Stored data
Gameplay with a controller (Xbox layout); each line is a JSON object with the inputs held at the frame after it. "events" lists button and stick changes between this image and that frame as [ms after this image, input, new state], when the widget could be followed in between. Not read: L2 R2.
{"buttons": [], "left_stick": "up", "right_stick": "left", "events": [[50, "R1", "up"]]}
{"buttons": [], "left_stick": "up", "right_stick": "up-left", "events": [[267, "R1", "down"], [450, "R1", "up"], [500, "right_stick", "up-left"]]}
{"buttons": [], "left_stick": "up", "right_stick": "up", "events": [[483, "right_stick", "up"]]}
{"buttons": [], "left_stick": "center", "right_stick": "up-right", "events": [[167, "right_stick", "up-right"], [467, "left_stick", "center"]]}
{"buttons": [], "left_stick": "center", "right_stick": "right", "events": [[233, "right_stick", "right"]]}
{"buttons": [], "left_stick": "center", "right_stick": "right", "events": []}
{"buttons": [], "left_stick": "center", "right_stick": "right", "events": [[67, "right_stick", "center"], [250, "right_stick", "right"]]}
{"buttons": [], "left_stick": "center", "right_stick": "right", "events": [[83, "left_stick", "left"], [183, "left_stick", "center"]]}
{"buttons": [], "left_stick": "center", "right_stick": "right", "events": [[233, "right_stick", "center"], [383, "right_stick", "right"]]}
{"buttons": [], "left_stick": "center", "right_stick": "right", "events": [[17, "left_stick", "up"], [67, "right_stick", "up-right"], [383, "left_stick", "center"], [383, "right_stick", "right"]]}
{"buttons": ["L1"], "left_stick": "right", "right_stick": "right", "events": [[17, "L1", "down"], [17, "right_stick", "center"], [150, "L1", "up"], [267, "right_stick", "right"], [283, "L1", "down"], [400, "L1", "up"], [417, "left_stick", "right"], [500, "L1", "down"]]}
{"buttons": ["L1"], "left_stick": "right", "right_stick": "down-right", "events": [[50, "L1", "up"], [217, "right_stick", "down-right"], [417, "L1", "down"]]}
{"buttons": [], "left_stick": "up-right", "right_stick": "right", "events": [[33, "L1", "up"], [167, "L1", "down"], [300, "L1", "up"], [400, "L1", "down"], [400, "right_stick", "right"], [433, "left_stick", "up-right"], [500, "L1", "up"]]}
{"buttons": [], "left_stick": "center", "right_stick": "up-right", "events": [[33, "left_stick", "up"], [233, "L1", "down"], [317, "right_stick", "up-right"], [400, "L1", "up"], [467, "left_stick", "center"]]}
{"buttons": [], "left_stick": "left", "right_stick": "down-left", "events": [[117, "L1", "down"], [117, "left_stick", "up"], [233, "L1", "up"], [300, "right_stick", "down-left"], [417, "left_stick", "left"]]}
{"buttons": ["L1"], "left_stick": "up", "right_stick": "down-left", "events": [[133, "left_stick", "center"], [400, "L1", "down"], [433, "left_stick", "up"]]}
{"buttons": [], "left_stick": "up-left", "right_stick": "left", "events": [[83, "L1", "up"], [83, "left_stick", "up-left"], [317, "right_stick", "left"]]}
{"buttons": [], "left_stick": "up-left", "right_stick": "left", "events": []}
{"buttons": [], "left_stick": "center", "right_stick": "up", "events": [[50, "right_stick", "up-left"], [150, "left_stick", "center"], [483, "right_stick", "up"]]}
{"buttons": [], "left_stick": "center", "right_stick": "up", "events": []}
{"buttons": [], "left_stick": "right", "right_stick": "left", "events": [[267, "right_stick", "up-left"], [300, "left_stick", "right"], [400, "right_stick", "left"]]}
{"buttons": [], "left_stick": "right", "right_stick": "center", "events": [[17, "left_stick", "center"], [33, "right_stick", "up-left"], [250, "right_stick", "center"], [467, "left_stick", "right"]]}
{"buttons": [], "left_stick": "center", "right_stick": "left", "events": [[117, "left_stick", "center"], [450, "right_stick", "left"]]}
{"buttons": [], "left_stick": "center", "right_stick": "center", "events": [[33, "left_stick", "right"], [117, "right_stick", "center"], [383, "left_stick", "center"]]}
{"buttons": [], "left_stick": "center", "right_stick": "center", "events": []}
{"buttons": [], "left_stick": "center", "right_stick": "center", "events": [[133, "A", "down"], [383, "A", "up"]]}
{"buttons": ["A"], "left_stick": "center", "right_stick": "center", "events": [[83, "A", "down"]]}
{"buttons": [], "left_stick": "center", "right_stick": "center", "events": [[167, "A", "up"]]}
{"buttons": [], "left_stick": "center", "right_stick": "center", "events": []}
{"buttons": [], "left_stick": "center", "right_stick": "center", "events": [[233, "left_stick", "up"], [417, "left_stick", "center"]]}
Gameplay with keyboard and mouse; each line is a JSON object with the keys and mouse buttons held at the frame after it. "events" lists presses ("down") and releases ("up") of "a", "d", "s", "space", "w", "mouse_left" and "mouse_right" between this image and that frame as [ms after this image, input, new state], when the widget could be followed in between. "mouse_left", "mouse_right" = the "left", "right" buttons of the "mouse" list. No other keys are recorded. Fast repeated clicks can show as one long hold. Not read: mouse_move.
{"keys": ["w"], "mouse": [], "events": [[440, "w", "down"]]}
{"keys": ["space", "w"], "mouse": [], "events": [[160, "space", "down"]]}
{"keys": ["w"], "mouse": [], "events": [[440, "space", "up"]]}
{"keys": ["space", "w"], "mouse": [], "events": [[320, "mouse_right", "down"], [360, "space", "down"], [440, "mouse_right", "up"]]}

WORK TO COMPLETE » Among the entries above, how many lines hold the string "Gameplay"? Give the number by itself.

RESULT » 2